The international thread continues with Alan Hovhaness’s Symphony No. 49 “Christmas.” Written in 1978 for the Seattle Symphony, it reflects Hovhaness’s blend of Armenian heritage, early music, and non-Western sacred traditions. Instead of festive holiday scenes, he offers a meditative, mystical atmosphere—closer to ancient ritual than celebration, and subtly aligned with the contemplative quality found later in Vaughan Williams’s Greensleeves fantasia.

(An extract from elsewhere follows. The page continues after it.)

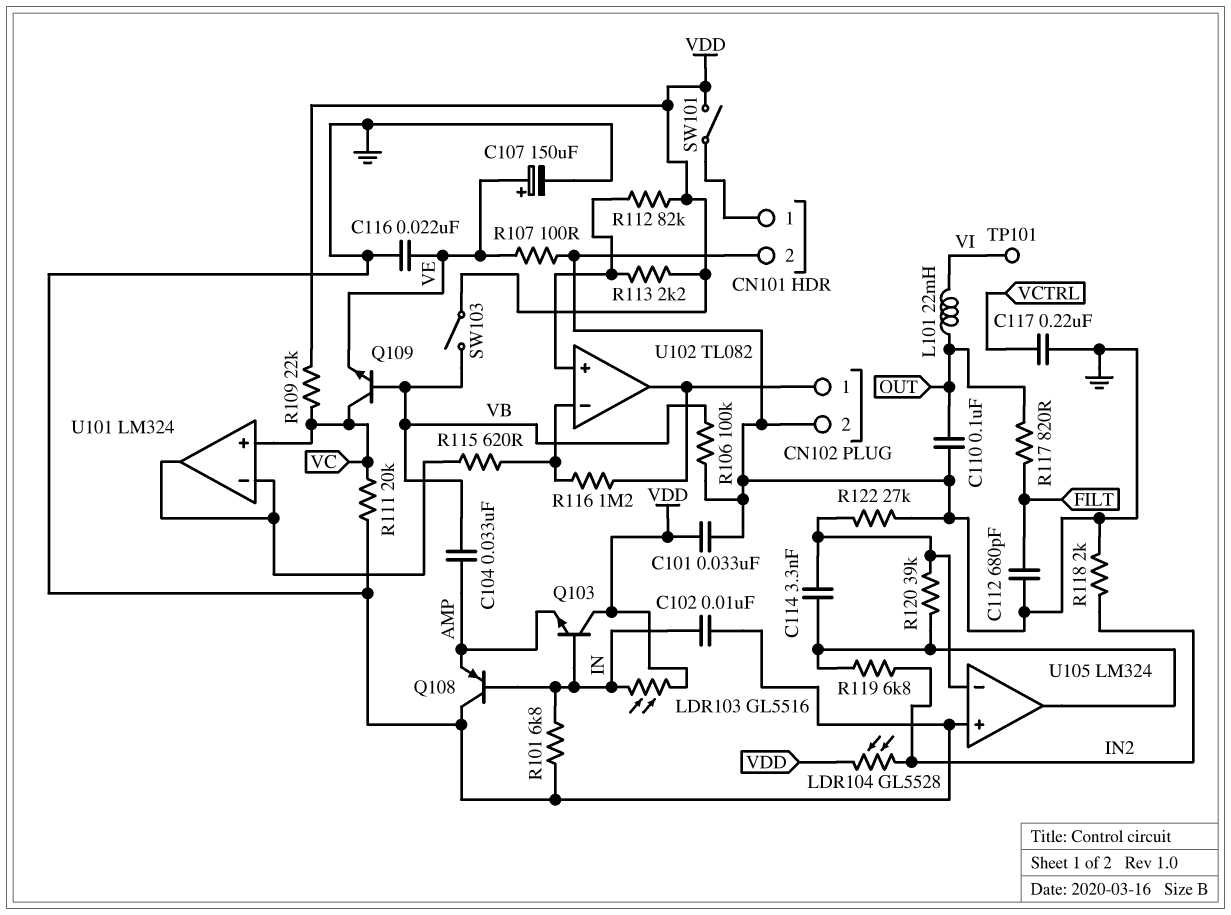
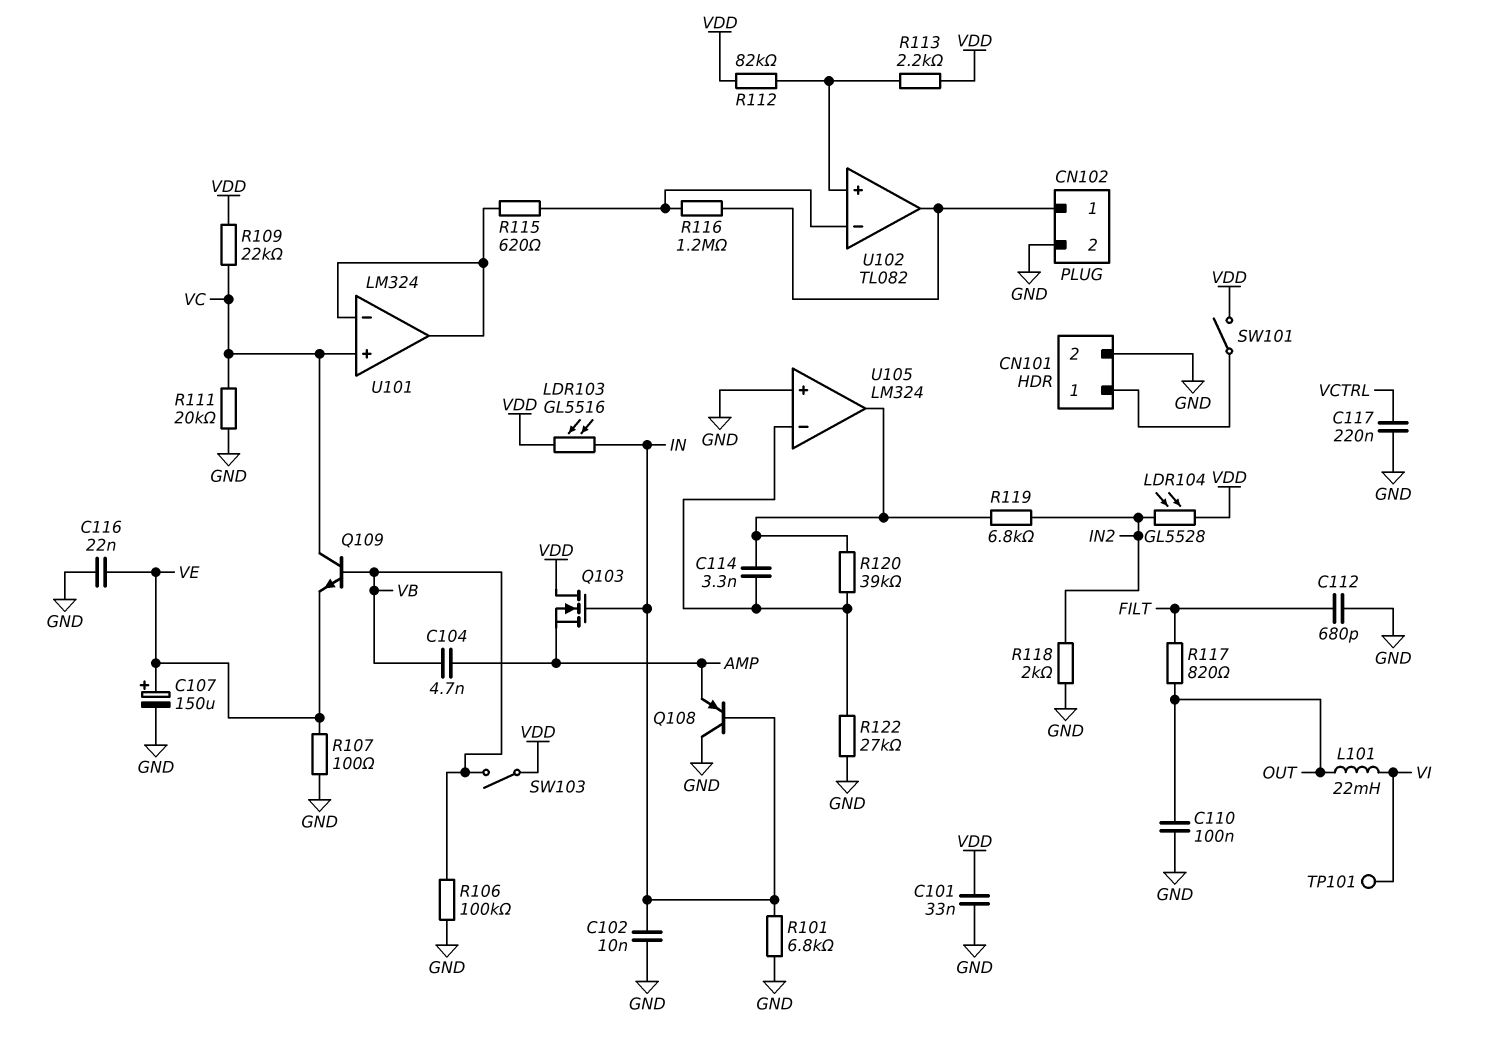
C104: 33nF (AMP, VB) -> 4.7nF (AMP, VB)
Q103: NPN (B IN, C VDD, E AMP) -> NMOS (G IN, D VDD, S AMP)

From this spiritual quiet, we shift to the brisk winter imagery of Prokofiev’s “Troika” from Lieutenant Kijé. Though now a Christmas staple, its holiday identity wasn’t intentional. The film has nothing to do with the season; the association grew from its sleigh-bell rhythms and its mid-20th-century adoption in Christmas recordings. That cheerful surface masks the score’s original satirical edge, aimed at Soviet bureaucracy—another reminder of how context can transform a piece’s cultural meaning.

Vaughan Williams’s Fantasia on Greensleeves provides a contrasting form of musical reinvention. The melody, likely from the late 1500s and long (incorrectly) attributed to Henry VIII, was adapted by the composer for his opera Sir John in Love. Its link to Christmas arises through the carol “What Child Is This?” illustrating how a tune can shift between secular, historical, and sacred worlds across centuries.

In Tchaikovsky’s “December: Christmas” from The Seasons, we see holiday imagery shaped by 19th-century Russian salon culture. Commissioned for a monthly magazine, The Seasons began as a practical assignment rather than a deeply personal project, yet “December” hints at the wintry charm and dance impulses that Tchaikovsky later expanded in The Nutcracker.

The evolving nature of holiday music continues with Kurt Heineke’s arrangement of the Ukrainian Bell Carol. The tune, originally Shchedryk, was composed in 1916 by Mykola Leontovych and based on an ancient New Year’s chant predicting a bountiful spring. Only after English lyrics transformed it into “Carol of the Bells” did it become intertwined with Christmas—a path similar to the transformations seen in Greensleeves and Troika.

The program culminates with selections from Tchaikovsky’s Nutcracker, now inseparable from the season despite its mixed reception in 1892. Its rise to Christmas prominence came mostly through Tchaikovsky’s Suite, which captured audiences long before full productions became seasonal traditions in the United States. Tonight’s excerpts—Mother Ginger, the Chinese and Russian dances, and the Waltz of the Flowers—show how Tchaikovsky blended global imagery, fantasy, and festive color into the most enduring holiday ballet of all.